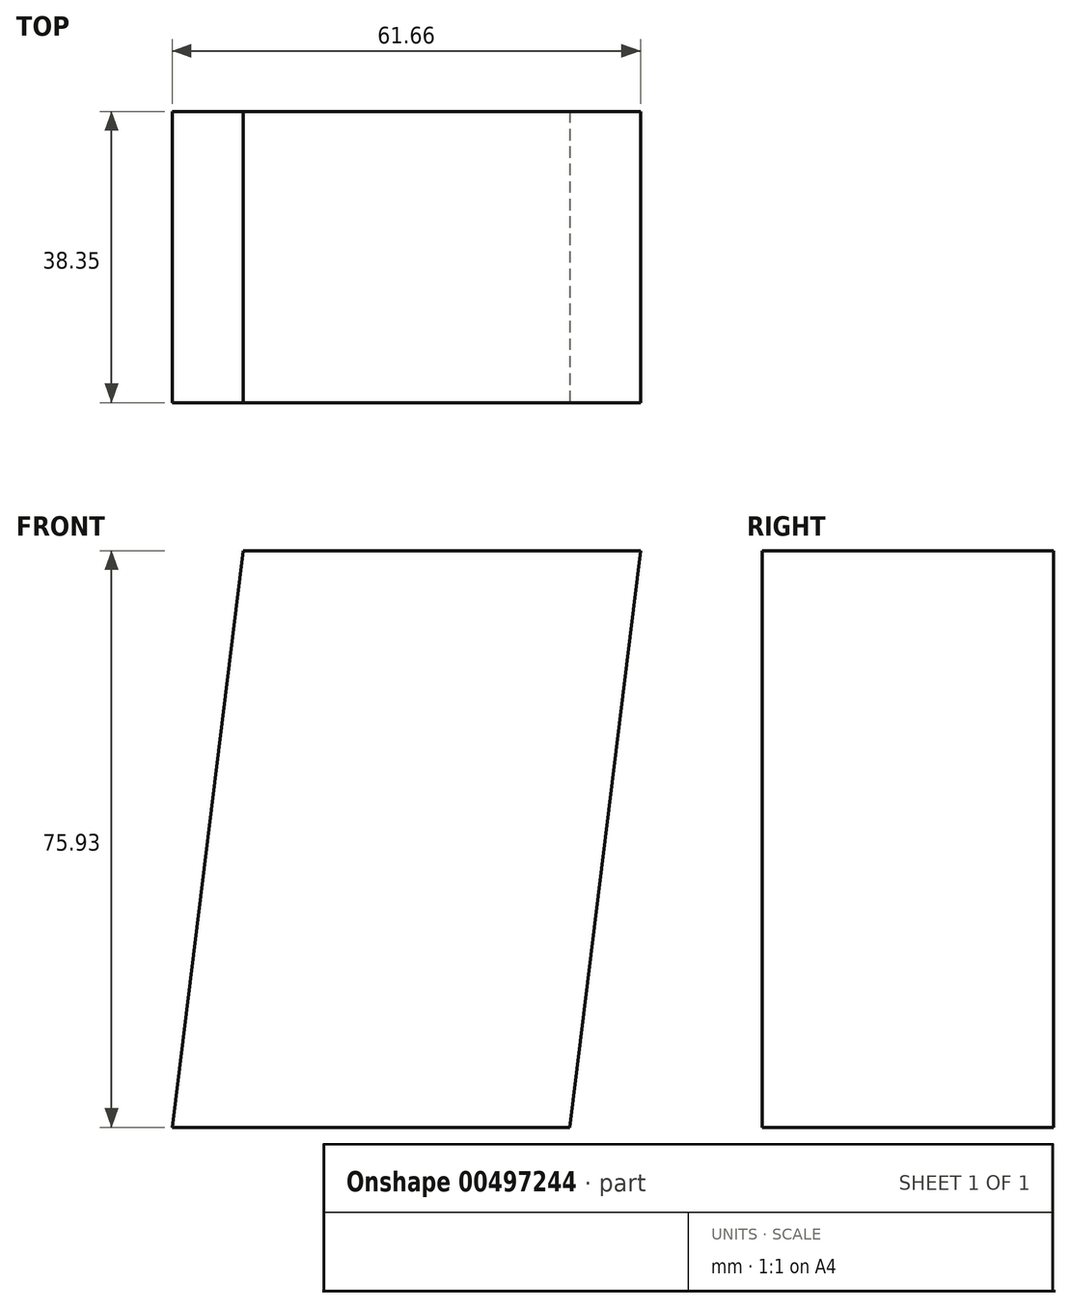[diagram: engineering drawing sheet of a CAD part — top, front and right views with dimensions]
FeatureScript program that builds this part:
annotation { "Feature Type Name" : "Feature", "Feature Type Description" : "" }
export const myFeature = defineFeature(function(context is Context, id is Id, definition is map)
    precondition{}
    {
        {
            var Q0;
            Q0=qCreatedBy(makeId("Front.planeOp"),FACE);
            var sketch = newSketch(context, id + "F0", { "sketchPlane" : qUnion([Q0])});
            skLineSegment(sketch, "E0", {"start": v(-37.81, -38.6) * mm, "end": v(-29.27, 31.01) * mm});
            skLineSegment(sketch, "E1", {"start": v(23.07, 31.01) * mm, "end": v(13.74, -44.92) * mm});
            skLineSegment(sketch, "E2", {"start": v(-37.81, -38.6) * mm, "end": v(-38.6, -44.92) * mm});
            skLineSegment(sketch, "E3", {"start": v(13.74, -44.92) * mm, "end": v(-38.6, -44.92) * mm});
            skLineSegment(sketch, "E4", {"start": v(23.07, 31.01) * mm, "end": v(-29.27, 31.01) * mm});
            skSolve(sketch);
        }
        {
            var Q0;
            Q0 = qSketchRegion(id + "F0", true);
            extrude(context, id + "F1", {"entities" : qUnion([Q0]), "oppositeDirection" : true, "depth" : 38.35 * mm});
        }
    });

---

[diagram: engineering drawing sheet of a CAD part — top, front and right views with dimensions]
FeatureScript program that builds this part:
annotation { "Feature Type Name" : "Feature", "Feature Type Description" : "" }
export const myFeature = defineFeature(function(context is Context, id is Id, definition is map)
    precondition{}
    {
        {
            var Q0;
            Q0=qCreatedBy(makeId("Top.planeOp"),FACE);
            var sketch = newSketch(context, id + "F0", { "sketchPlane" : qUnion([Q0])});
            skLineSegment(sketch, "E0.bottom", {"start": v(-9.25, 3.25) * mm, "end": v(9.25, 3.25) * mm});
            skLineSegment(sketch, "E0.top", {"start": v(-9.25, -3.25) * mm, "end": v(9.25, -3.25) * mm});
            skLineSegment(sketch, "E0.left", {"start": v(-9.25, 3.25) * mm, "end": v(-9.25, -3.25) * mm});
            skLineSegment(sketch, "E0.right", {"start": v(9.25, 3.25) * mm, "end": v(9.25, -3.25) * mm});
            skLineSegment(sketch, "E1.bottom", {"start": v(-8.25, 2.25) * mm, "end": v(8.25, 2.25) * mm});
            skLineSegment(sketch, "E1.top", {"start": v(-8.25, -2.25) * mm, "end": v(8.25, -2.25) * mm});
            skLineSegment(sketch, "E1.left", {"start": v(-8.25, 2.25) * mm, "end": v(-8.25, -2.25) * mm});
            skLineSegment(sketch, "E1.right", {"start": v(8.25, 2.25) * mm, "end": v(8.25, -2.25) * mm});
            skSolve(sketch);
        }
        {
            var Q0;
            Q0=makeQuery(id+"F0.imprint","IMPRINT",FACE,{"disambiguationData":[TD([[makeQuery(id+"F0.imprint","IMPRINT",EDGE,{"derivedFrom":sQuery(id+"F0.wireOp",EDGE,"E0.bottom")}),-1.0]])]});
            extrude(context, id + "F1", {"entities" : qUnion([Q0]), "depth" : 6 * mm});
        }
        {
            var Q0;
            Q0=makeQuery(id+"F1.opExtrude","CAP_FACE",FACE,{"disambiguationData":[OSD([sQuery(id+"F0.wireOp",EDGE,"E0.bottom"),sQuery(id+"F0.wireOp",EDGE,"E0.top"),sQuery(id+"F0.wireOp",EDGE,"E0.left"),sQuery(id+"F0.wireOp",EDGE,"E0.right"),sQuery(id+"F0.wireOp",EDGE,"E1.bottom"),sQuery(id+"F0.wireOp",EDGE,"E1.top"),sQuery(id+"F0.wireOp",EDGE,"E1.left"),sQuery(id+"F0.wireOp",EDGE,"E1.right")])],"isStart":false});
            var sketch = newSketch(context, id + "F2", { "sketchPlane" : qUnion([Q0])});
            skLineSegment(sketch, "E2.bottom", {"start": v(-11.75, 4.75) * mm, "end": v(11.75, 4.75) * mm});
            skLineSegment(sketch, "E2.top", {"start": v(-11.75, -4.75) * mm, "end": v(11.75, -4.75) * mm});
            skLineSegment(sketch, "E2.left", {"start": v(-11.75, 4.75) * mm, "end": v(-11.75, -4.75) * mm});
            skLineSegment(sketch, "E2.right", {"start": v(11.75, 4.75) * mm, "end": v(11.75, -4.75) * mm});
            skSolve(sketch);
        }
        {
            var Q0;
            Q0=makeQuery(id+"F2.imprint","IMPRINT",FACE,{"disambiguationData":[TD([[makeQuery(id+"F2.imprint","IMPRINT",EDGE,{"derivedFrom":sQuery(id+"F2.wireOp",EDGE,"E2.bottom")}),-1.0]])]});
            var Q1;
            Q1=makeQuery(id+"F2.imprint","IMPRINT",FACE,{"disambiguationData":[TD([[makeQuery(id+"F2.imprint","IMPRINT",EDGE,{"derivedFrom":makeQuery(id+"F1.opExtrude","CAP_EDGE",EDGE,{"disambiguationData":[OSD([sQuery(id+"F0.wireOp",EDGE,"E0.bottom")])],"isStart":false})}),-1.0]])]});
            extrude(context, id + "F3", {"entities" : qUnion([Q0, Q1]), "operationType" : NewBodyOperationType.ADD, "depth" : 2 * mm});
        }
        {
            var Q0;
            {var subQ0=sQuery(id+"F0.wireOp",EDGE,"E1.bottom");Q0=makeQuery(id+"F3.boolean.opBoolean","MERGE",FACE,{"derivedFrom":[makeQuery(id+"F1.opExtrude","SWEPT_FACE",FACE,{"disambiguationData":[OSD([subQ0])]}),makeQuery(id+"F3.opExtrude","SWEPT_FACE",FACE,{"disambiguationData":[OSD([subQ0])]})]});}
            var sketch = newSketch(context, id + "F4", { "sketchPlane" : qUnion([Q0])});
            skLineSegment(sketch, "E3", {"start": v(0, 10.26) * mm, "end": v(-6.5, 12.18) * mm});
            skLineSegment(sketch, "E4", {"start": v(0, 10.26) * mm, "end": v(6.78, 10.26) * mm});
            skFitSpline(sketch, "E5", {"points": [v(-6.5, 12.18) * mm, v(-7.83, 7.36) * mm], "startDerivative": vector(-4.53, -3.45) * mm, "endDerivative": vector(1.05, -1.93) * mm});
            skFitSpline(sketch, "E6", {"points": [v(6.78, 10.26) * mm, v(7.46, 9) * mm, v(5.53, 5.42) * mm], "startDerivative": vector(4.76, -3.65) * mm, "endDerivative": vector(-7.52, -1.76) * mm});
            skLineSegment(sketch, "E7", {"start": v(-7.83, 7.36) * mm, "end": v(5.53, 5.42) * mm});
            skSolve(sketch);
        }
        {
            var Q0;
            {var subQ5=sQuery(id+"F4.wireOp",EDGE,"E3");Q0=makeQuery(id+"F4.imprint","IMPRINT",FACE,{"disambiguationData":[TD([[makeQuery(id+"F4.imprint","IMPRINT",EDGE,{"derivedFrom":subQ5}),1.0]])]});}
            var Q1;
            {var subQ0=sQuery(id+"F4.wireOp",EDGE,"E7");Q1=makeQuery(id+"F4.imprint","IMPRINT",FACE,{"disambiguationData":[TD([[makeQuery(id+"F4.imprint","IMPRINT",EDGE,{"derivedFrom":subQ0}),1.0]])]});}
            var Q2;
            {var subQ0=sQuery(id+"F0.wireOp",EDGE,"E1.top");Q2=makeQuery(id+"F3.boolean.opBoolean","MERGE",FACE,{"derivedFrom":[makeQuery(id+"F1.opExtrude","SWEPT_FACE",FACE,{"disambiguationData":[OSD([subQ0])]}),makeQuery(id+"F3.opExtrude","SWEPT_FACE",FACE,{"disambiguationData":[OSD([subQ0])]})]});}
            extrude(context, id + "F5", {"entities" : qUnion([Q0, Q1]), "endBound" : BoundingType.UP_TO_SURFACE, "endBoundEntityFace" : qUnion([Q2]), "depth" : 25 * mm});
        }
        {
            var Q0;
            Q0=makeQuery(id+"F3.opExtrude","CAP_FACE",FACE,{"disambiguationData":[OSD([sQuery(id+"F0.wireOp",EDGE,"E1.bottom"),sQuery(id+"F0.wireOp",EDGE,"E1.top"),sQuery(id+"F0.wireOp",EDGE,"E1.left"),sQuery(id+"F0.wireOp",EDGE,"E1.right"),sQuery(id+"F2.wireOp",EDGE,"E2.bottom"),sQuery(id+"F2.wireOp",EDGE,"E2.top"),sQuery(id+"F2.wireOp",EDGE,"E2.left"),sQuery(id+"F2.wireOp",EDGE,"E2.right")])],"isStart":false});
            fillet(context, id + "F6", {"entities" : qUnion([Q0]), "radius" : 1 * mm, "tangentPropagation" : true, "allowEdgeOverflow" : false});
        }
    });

→ **Directive**
Return every line from the rows above that contains the string "endDerivative", matching case exactly.

→ **Correct answer**
            skFitSpline(sketch, "E5", {"points": [v(-6.5, 12.18) * mm, v(-7.83, 7.36) * mm], "startDerivative": vector(-4.53, -3.45) * mm, "endDerivative": vector(1.05, -1.93) * mm});
            skFitSpline(sketch, "E6", {"points": [v(6.78, 10.26) * mm, v(7.46, 9) * mm, v(5.53, 5.42) * mm], "startDerivative": vector(4.76, -3.65) * mm, "endDerivative": vector(-7.52, -1.76) * mm});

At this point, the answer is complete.